Problema a resolver: Retome a notícia sobre a liquidação do Will Bank e continue escrevendo a partir da última frase.

Texto da página:
------------------------------------------------------------------------

A liquidação extrajudicial do Will Bank foi decretada pelo Banco Central (BC) nesta quarta-feira, 21 de novembro de 2025, em meio a um cenário de crise financeira que também afetou o Banco Master, cuja liquidação ocorreu no mesmo mês. A decisão do BC gerou apreensão entre investidores e correntistas, que questionam o futuro de seus investimentos e contas na instituição.
Motivos da liquidação
O fator decisivo para a liquidação do Will Bank foi o descumprimento de compromissos com a Mastercard, resultando no bloqueio da participação do banco no sistema de pagamentos da bandeira. Essa falha caracterizou a insolvência da instituição, levando o Banco Central a considerar a liquidação como a única saída viável.
Controle do Banco Central
Após a liquidação do Banco Master, o Will Bank passou a operar sob um regime especial de administração temporária, com o Banco Central assumindo o controle da instituição. O objetivo era preservar a operação e evitar impactos imediatos aos clientes, além de buscar uma solução que pudesse permitir a continuidade do banco, como a venda para um novo investidor.

------------------------------------------------------------------------

Itens da listagem:
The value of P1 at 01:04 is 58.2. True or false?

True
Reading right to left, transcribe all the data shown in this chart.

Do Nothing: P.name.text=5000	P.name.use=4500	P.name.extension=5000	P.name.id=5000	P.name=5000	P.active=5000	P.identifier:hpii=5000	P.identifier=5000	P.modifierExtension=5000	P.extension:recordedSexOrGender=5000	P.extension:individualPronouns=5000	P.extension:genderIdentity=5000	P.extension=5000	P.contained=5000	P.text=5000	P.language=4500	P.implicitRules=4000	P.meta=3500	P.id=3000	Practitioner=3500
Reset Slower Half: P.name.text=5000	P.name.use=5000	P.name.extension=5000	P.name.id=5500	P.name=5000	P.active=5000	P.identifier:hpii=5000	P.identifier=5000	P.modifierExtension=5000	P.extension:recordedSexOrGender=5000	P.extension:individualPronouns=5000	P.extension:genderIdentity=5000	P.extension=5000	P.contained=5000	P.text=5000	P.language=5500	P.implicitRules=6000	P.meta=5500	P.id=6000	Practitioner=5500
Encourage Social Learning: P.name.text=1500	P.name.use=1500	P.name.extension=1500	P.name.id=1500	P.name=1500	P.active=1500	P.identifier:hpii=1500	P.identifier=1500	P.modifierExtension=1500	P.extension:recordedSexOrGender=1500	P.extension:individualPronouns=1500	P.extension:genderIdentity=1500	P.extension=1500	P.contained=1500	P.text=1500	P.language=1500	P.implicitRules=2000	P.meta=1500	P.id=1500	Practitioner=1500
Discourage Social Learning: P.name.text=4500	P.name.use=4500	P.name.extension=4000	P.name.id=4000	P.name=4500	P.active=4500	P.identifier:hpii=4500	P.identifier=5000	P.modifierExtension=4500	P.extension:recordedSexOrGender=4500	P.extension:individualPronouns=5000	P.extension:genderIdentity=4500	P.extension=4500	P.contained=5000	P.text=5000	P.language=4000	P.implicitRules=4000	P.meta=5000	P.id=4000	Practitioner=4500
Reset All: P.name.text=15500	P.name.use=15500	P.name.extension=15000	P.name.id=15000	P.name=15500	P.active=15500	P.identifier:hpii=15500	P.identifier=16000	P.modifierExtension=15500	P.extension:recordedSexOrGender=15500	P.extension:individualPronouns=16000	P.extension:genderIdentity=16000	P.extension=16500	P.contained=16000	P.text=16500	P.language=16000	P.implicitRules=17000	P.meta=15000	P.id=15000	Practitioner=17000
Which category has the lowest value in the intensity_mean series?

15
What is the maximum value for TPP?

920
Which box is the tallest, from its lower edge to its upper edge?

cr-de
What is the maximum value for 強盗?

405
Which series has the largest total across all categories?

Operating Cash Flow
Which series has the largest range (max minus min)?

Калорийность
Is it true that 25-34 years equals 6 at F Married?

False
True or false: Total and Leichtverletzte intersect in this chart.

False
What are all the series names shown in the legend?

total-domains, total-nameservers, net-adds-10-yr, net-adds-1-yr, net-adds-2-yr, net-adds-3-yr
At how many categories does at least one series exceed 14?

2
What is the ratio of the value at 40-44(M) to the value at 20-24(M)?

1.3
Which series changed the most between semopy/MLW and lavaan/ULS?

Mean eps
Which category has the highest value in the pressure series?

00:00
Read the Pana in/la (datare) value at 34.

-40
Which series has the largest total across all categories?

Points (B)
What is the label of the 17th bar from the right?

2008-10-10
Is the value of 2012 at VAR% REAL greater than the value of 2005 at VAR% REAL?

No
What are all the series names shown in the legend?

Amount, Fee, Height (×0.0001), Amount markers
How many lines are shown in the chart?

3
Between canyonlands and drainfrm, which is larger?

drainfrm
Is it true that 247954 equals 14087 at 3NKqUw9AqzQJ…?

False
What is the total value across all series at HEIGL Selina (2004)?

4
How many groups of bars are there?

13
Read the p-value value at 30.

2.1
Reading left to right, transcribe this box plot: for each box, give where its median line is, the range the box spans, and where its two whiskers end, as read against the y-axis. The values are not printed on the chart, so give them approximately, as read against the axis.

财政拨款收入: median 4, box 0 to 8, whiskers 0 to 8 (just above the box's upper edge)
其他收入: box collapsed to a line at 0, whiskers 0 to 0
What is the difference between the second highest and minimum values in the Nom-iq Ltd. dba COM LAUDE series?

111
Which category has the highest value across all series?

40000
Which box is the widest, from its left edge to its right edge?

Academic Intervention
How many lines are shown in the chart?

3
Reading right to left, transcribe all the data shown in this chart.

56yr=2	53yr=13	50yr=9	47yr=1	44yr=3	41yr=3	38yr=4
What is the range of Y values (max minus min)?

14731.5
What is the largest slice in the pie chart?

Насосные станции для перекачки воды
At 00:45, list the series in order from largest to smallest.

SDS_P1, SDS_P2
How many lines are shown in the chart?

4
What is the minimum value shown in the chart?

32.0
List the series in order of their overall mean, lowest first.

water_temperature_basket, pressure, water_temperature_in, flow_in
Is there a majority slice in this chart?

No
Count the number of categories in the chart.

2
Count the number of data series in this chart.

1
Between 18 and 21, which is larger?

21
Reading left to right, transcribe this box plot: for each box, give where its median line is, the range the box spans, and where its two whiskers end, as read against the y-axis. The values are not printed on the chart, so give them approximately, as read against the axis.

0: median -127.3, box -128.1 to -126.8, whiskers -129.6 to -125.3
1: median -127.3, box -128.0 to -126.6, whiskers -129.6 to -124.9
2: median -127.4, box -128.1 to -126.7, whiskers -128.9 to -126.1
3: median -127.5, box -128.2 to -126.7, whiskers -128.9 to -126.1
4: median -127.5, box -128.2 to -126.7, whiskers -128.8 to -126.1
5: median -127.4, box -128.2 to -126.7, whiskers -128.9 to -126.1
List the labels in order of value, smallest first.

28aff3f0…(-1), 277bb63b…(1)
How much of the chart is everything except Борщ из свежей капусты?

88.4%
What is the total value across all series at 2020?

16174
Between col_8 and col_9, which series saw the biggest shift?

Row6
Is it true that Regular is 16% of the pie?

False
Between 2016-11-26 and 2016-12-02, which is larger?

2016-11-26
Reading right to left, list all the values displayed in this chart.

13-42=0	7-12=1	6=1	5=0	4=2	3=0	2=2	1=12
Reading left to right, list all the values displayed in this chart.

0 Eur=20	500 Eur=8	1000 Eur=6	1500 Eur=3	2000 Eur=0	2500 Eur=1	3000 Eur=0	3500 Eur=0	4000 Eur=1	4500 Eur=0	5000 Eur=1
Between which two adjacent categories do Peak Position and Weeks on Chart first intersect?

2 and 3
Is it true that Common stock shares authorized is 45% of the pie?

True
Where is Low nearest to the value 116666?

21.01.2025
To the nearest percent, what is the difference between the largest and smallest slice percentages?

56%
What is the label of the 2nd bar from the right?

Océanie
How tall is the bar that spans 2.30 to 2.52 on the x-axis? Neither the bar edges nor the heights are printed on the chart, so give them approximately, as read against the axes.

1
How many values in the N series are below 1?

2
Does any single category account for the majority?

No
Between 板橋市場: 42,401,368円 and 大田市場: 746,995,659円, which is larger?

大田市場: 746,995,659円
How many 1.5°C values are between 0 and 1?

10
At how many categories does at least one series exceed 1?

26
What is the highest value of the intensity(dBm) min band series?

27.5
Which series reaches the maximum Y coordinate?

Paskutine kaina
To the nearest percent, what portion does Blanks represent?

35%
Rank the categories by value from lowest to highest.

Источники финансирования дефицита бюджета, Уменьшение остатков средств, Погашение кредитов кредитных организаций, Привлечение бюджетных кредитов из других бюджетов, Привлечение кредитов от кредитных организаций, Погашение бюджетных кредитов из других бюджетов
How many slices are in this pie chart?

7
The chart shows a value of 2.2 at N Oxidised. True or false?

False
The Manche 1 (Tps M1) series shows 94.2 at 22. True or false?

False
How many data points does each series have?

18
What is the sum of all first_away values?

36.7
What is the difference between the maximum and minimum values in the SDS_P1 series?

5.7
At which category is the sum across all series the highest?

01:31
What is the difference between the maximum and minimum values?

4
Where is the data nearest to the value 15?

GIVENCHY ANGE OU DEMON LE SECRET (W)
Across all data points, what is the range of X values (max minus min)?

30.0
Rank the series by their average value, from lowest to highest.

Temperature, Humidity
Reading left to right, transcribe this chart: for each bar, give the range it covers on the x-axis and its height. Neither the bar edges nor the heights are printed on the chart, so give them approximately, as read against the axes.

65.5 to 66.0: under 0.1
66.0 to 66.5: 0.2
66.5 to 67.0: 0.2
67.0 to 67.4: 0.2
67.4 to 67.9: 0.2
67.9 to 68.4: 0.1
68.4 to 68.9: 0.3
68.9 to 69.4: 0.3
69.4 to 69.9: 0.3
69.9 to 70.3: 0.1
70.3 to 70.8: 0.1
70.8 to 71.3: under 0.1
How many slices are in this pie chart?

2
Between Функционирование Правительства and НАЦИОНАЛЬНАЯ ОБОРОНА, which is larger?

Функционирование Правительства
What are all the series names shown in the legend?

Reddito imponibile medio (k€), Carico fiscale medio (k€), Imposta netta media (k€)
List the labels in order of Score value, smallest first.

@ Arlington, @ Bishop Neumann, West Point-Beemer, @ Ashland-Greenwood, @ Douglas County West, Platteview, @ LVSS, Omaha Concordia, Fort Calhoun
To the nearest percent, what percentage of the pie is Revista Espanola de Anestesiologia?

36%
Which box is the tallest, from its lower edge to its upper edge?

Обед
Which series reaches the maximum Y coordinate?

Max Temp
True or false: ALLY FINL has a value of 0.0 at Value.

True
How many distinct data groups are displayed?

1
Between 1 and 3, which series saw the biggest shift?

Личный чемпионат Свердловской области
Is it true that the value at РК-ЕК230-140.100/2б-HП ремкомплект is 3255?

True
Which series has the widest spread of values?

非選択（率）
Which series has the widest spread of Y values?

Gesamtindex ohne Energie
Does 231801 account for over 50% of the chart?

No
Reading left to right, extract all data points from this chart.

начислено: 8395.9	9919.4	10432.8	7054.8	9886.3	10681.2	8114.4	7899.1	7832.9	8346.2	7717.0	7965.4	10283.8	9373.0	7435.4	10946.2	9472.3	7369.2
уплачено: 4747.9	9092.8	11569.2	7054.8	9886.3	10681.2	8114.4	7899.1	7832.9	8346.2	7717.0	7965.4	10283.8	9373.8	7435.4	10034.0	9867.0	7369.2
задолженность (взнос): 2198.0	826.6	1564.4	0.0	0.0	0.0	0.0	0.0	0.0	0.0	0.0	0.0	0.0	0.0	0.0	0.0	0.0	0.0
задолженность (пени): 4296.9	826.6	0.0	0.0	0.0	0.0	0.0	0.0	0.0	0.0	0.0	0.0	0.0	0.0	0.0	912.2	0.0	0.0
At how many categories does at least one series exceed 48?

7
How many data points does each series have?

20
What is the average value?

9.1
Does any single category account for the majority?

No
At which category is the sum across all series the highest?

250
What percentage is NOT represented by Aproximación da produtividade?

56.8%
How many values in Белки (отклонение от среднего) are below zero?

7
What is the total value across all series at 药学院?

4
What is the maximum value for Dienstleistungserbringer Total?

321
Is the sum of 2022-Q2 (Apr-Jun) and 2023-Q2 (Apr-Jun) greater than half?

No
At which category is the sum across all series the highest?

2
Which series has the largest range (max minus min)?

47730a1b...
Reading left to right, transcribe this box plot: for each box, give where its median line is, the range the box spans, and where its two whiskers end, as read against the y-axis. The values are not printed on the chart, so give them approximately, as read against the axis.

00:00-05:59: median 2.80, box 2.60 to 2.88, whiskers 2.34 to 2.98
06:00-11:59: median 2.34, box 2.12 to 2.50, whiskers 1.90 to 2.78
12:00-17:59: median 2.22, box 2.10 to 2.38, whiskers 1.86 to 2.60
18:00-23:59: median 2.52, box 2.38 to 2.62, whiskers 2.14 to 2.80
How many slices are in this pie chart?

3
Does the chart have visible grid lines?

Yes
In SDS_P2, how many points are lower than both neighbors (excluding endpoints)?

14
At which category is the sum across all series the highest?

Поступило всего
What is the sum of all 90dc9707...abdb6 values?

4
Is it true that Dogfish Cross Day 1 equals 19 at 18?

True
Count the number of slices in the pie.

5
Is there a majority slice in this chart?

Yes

------------------------------------------------------------------------

Resposta:
Impacto nos clientes e garantias
Com a liquidação, as operações do Will Bank foram interrompidas, e os correntistas perderam o acesso aos serviços. O saldo existente agora integra o passivo da instituição, e os clientes se tornam credores no processo de liquidação. O Fundo Garantidor de Créditos (FGC) assegura até R$ 250 mil por CPF ou CNPJ em depósitos, e está pagando R$ 40,6 bilhões a cerca de 800 mil investidores do Banco Master.
Consequências para administradores
Durante o processo de liquidação, os bens de controladores e ex-administradores do Will Bank ficam indisponíveis, como uma medida para proteger os credores até que responsabilidades sejam apuradas.
Opinião
A liquidação do Will Bank destaca a importância de os consumidores estarem informados sobre seus direitos e sobre o funcionamento do sistema financeiro em situações de crise.